# Your assignment:
Reproduce the text of every record below line for line, keeping each word, number, and mark unchanged.

(Saved data entries)
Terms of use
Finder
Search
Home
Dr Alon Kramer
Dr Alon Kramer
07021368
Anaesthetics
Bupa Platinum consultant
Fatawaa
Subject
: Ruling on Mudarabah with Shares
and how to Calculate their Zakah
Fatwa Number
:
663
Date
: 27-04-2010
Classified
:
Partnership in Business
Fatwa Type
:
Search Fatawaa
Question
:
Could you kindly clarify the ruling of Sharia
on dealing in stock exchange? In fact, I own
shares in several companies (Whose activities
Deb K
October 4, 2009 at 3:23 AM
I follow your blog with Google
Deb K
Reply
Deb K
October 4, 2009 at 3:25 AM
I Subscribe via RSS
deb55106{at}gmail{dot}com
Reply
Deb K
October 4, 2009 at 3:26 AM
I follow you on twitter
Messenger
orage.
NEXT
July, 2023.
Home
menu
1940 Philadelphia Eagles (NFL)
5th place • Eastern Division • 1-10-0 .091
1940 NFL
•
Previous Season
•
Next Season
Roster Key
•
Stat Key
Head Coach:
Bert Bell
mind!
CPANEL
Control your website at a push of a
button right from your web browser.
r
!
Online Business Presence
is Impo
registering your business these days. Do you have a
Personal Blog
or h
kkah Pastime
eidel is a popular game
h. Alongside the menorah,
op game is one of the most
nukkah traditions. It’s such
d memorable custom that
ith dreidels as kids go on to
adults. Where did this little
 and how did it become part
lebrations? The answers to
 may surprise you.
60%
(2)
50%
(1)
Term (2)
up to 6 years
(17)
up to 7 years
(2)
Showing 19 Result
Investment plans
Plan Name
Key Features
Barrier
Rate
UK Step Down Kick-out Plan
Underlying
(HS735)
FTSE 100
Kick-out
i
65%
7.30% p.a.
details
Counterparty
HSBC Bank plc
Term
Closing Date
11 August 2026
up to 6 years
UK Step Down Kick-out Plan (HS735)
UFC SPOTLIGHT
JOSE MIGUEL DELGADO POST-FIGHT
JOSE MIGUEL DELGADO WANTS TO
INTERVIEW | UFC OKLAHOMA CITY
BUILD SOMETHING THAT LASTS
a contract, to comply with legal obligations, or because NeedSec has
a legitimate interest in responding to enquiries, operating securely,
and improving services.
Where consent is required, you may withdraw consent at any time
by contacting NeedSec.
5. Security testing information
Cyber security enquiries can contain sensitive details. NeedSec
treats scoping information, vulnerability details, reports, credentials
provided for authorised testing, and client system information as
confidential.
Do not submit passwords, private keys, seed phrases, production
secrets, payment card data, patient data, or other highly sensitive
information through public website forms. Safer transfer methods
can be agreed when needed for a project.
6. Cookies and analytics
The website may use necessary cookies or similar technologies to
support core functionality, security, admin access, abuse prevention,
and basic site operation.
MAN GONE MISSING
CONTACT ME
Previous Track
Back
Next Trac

# Task result:
Terms of use
Finder
Search
Home
Dr Alon Kramer
Dr Alon Kramer
07021368
Anaesthetics
Bupa Platinum consultant
Fatawaa
Subject
: Ruling on Mudarabah with Shares
and how to Calculate their Zakah
Fatwa Number
:
663
Date
: 27-04-2010
Classified
:
Partnership in Business
Fatwa Type
:
Search Fatawaa
Question
:
Could you kindly clarify the ruling of Sharia
on dealing in stock exchange? In fact, I own
shares in several companies (Whose activities
Deb K
October 4, 2009 at 3:23 AM
I follow your blog with Google
Deb K
Reply
Deb K
October 4, 2009 at 3:25 AM
I Subscribe via RSS
deb55106{at}gmail{dot}com
Reply
Deb K
October 4, 2009 at 3:26 AM
I follow you on twitter
Messenger
orage.
NEXT
July, 2023.
Home
menu
1940 Philadelphia Eagles (NFL)
5th place • Eastern Division • 1-10-0 .091
1940 NFL
•
Previous Season
•
Next Season
Roster Key
•
Stat Key
Head Coach:
Bert Bell
mind!
CPANEL
Control your website at a push of a
button right from your web browser.
r
!
Online Business Presence
is Impo
registering your business these days. Do you have a
Personal Blog
or h
kkah Pastime
eidel is a popular game
h. Alongside the menorah,
op game is one of the most
nukkah traditions. It’s such
d memorable custom that
ith dreidels as kids go on to
adults. Where did this little
 and how did it become part
lebrations? The answers to
 may surprise you.
60%
(2)
50%
(1)
Term (2)
up to 6 years
(17)
up to 7 years
(2)
Showing 19 Result
Investment plans
Plan Name
Key Features
Barrier
Rate
UK Step Down Kick-out Plan
Underlying
(HS735)
FTSE 100
Kick-out
i
65%
7.30% p.a.
details
Counterparty
HSBC Bank plc
Term
Closing Date
11 August 2026
up to 6 years
UK Step Down Kick-out Plan (HS735)
UFC SPOTLIGHT
JOSE MIGUEL DELGADO POST-FIGHT
JOSE MIGUEL DELGADO WANTS TO
INTERVIEW | UFC OKLAHOMA CITY
BUILD SOMETHING THAT LASTS
a contract, to comply with legal obligations, or because NeedSec has
a legitimate interest in responding to enquiries, operating securely,
and improving services.
Where consent is required, you may withdraw consent at any time
by contacting NeedSec.
5. Security testing information
Cyber security enquiries can contain sensitive details. NeedSec
treats scoping information, vulnerability details, reports, credentials
provided for authorised testing, and client system information as
confidential.
Do not submit passwords, private keys, seed phrases, production
secrets, payment card data, patient data, or other highly sensitive
information through public website forms. Safer transfer methods
can be agreed when needed for a project.
6. Cookies and analytics
The website may use necessary cookies or similar technologies to
support core functionality, security, admin access, abuse prevention,
and basic site operation.
MAN GONE MISSING
CONTACT ME
Previous Track
Back
Next Trac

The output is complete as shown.